[Opening Document excerpt section]
Branch-specific fields (tree only)¶

All datasets in the tree file have dimensions of n_snapshots times n_halos, or rather halo histories or “branches.” However, there are also fields that are specified per branch, as in, where there is one value per halo history. For consistency, those fields are output into a group called branch_data. This group contains the following fields (see also documentation of status fields below):

Field	Type	From	Explanation
`status_sparta_final`	int8	S	The reason why the halo ended according to SPARTA (see status documentation for values)
`first_snap`	int16	R,M	First snapshot where the halo was alive (where it was first found in the catalog)
`last_snap`	int16	R,M	Last snapshot where the halo was alive (can be due to disappearance from catalog, ghost ending, or simulation ending)

Status fields¶

One key design goal of MORIA is to be transparent about how radii, masses, and other quantities were computed. This information is given in a number of status fields whose names all begin with status_*. Their values are implemented in the Python analysis package module for convenience.

SPARTA status

The first field is status_sparta which tells us the status SPARTA returned for the halo at this snapshot. The following values are possible in the Erebos catalogs:

Value	Meaning	Explanation
`-2`	`NOT_FOUND`	Halo was not part of SPARTA output (e.g., too few particles)
`0`	`NONE`	Halo did not exist at this snapshot
`10`	`HOST`	Host halo
`20`	`SUB`	Subhalo
`21`	`BECOMING_SUB`	Subhalo; became a subhalo in this snap
`22`	`BECOMING_HOST`	Subhalo; will become a host in the next snap
`23`	`BECOMING_SUB_HOST`	Subhalo; became sub this snap and will be host in the next
`24`	`SWITCHED_HOST`	Subhalo; switched host
`31`	`GHOST_SUB`	Ghost subhalo
`32`	`GHOST_SWITCHING`	Ghost subhalo, changing host

Please see the Halos & Subhalos page for a full listing of possible numerical values and further explanation of their meaning. When testing for host, subhalo, or ghost status, please use the corresponding functions in Python for SPARTA module instead of manually implementing the status codes (because they could change or be amended, in principle).

The host/sub distinction in SPARTA corresponds to the parent_id_cat field. The status values that indicate changes in the status can also be derived from the parent IDs, but are given for convenience. The ghost status can only be evaluated with the status_sparta field.

Final SPARTA status (reason for ending halo history)

Besides the halo status at each snapshot, SPARTA also assigns each halo history a final status value that gives the reason for why the halo ended. Since there is only one such value per history, this status is stored in the branch_data subdirectory in tree files. It is not output into the MORIA catalog fields because it is not specific to one snapshot. The final status can take on the following values:

Value	Meaning	Explanation
`-2`	`NOT_FOUND`	Halo was not part of SPARTA output (e.g., too few particles)
[Closing Document excerpt section]
## What to work on
1. Answer these about the MORIA field documentation, one line each:
(a) What data type does the `first_snap` field have?
(b) What name goes with the status_sparta value 21?
(c) Which field is the only one that can show ghost status?
2. Please reproduce the part of the MORIA field documentation that begins at the words "Please see the"; stop after "the status_sparta field.".
[Opening Data provided section]
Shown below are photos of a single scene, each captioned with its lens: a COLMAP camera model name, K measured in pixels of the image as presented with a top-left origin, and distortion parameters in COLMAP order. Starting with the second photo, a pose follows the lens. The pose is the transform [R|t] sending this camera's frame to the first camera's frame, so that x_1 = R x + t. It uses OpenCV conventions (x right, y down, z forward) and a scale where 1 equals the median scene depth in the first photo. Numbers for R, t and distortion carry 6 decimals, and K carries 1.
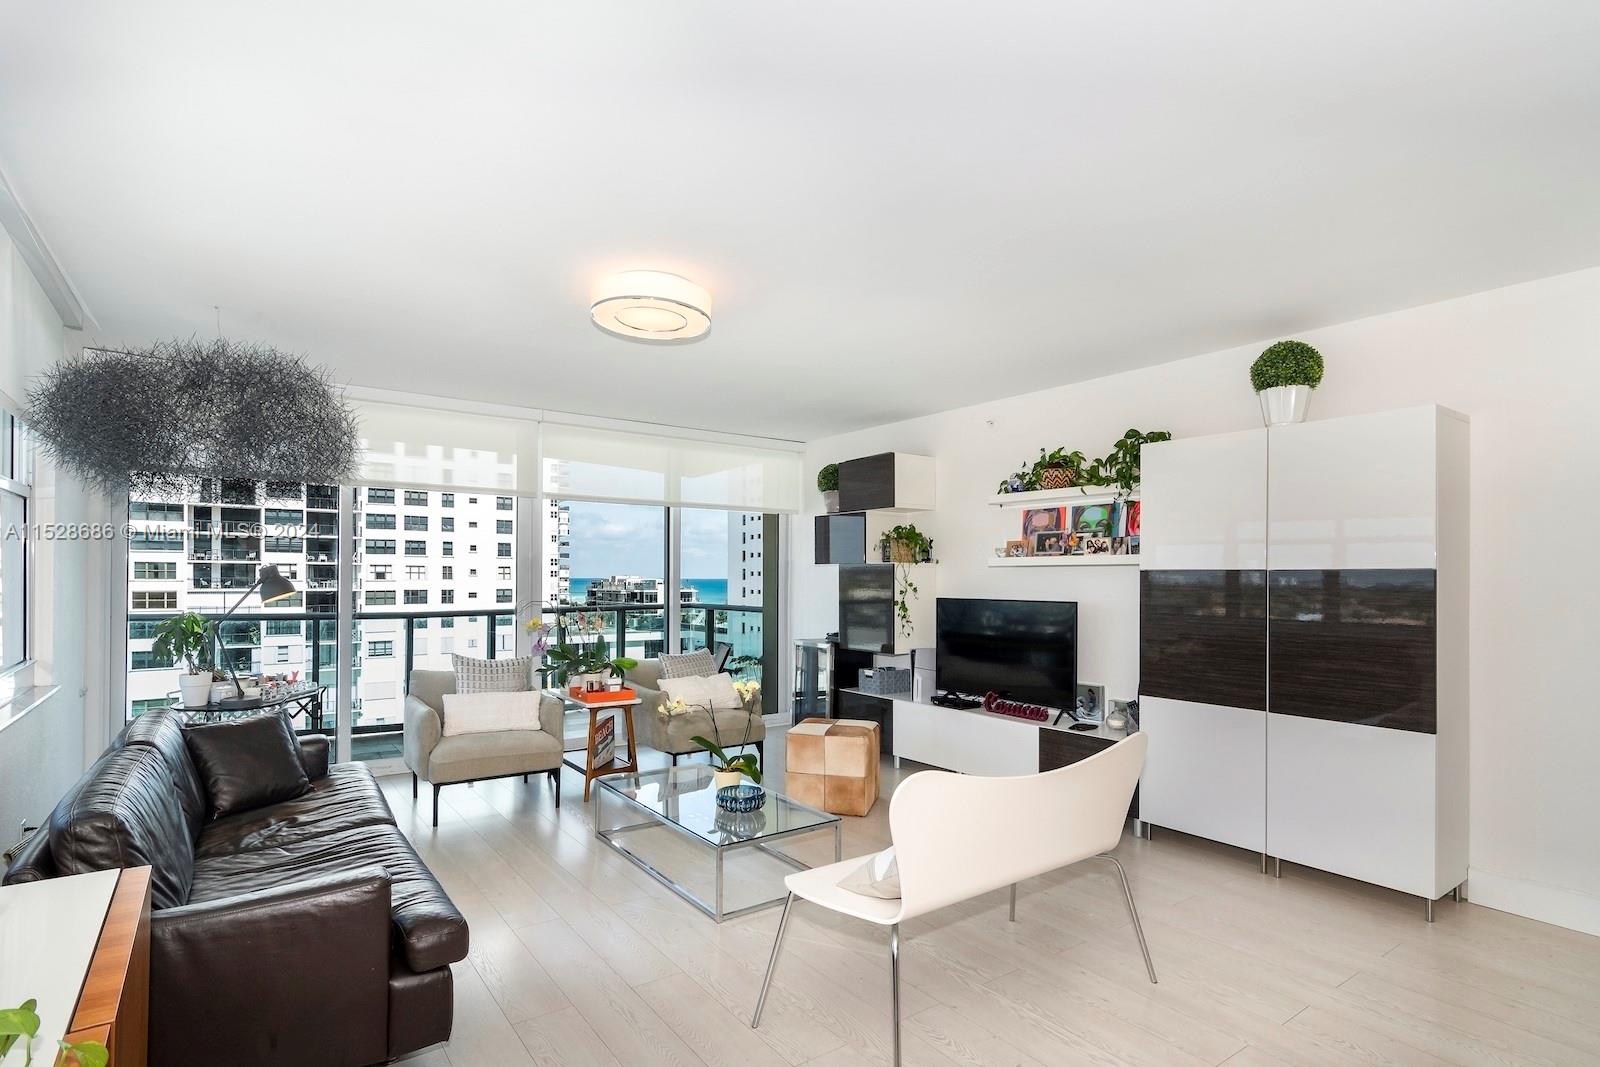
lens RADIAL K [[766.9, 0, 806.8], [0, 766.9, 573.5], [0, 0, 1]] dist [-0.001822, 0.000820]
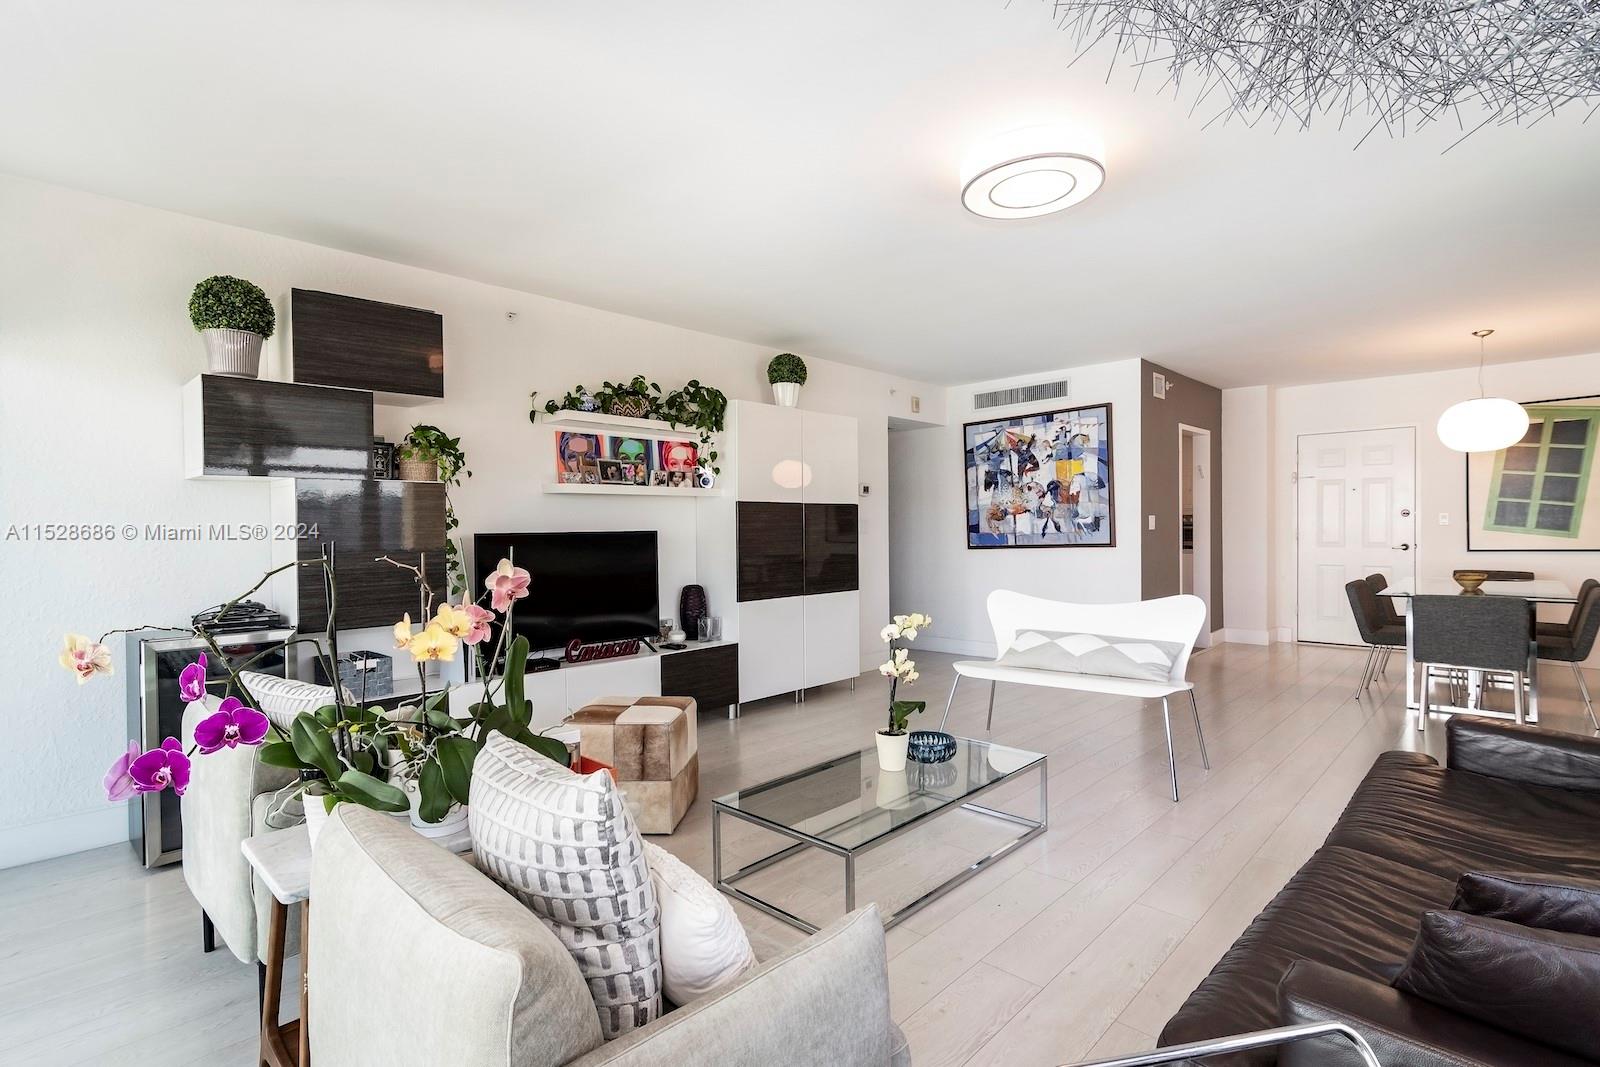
[Closing Data provided section]
## Solutions
1.
(a) int16
(b) `BECOMING_SUB`
(c) status_sparta

2.
Please see the Halos & Subhalos page for a full listing of possible numerical values and further explanation of their meaning. When testing for host, subhalo, or ghost status, please use the corresponding functions in Python for SPARTA module instead of manually implementing the status codes (because they could change or be amended, in principle).

The host/sub distinction in SPARTA corresponds to the parent_id_cat field. The status values that indicate changes in the status can also be derived from the parent IDs, but are given for convenience. The ghost status can only be evaluated with the status_sparta field.